Firstly, the market share represented by these consumers was simply too small to be a priority amongst competing demands for costly innovation. Secondly, creating an alternative to Direct Debits was too complex and expensive for individual firms. And finally, Direct Debits are cheap, and easy for corporates to administer, so were mostly willing to absorb the pain of missed payments. We’d hoped that the decision by HM Treasury to stop banks charging for returned payments on Basic Bank accounts would help drive demand for a flexible payments solution, but that didn’t materialise.  So consumers with insecure incomes were left without a payment solution that met their needs for flexibility, and service providers continued to have to implement processes to recover missed payments. 
It was clear that market incentives alone wouldn’t solve this problem.  

 

 

Instead we needed the PSR to take the lead. Change happened when, in the form of the Payments Strategy Forum, the PSR created a collaborative space for the sector to work together to tackle issues which competition alone couldn’t solve. 

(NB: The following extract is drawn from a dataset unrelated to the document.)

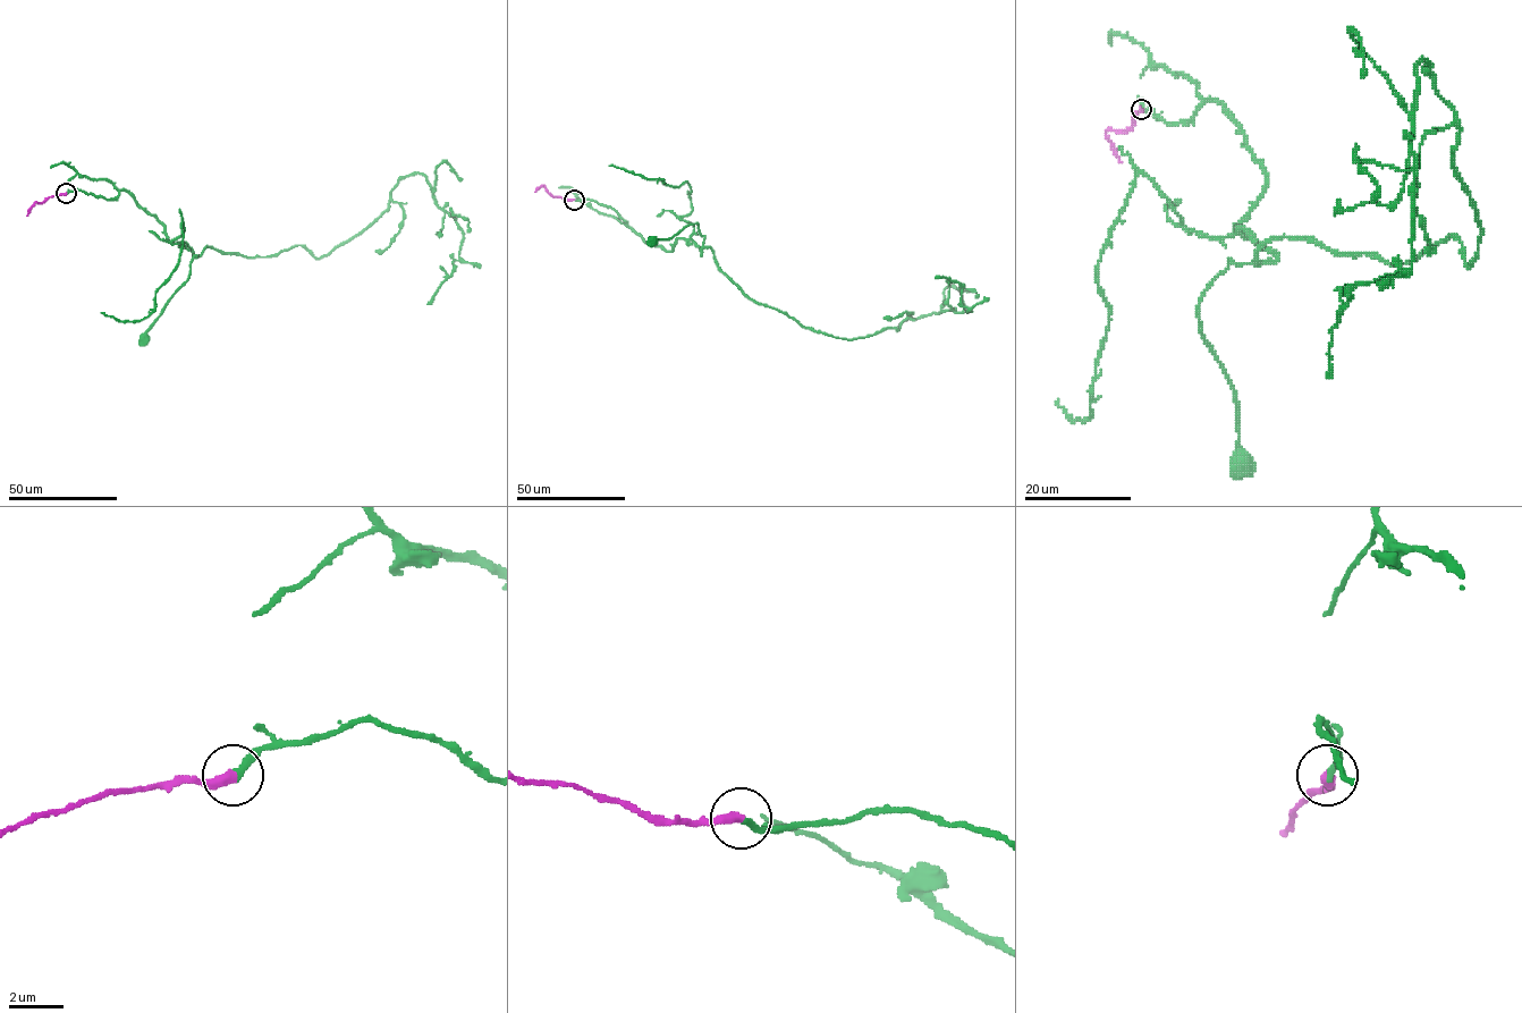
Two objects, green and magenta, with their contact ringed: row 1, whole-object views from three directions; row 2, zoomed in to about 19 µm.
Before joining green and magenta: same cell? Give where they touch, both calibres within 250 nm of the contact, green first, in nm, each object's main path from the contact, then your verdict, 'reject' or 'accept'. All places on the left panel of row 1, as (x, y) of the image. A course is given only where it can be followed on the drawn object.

And with this permission to collaborate, the sector has indeed delivered; a new service, Request to Pay, which will enable flexible payments and improved communication between customer and provider, has just been launched in May 2020. Utility companies are already excited about the benefits it will bring them and their customers in managing their bills better. It will significantly reduce recovery costs for firms when customers miss a payment, and it will give consumers greater control and flexibility over when and how much they pay. Now we just need the main high street banks to sign up and offer it to those customers who’d benefit from a more flexible payment method. 

We can see then from this one example that market incentives alone won’t always drive the best outcomes, particularly for marginalised users and niche needs. The PSR’s first statutory objective is “to ensure that payment systems are operated and developed in a way that considers and promotes the interests of all the businesses and consumers that use them”, not just those where there’s a business case at the firm level to do so. Through the Payments Strategy Forum’s work, the PSR directly created the conditions to resolve a multitude of longstanding barriers to innovation and inclusion, including through enabling the development and delivery of Request to Pay. But there is much more to be done, and many needs now and in the future that market incentives alone are unlikely to address. 

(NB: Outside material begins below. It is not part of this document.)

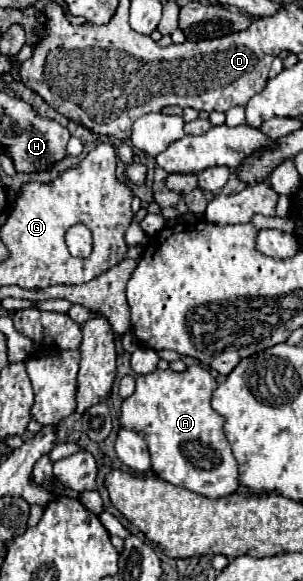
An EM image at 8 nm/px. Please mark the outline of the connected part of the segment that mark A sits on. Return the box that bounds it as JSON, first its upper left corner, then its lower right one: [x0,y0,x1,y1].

So my challenge for the PSR’s new strategy is to lead the way when market forces fail to meet the needs of the marginalised minority. Pay close attention to the detail of people’s experience; who is missing out, what isn’t working for them, and what do they need instead? What is the market saying about this unmet need and its willingness or capacity to respond? How is end user affected, and who is experiencing the greatest impact

Then think big; consider how you can use your convening power to create the collaborative conditions for sector-level innovation, fostering inclusive solutions that the whole sector can implement. And finally, see it through to success; for Request to Pay to solve the real problem of higher costs associated with payments on insecure incomes, bank account providers must adopt it and make it available for customers on the lowest incomes. For that to happen, banks and other payment account providers will have to invest in more change amidst a climate of significant infrastructure renewal. The PSR must show leadership in ensuring the whole payments ecosystem recognises and meets the needs of all users.  

At Toynbee Hall we firmly believe in the positive role of payments in increasing financial inclusion and wellbeing. And so our offer to you, together with our partners at Fair by Design, is to create the opportunities for those people not yet served by the market, to tell you directly what they need so you have the evidence you need to act. Come and meet the Experts by Experience of London’s East End, who are ready to share their experiences with you and work with you to design even better, more inclusive payments. 

Together we can ensure that UK payments leave no one behind.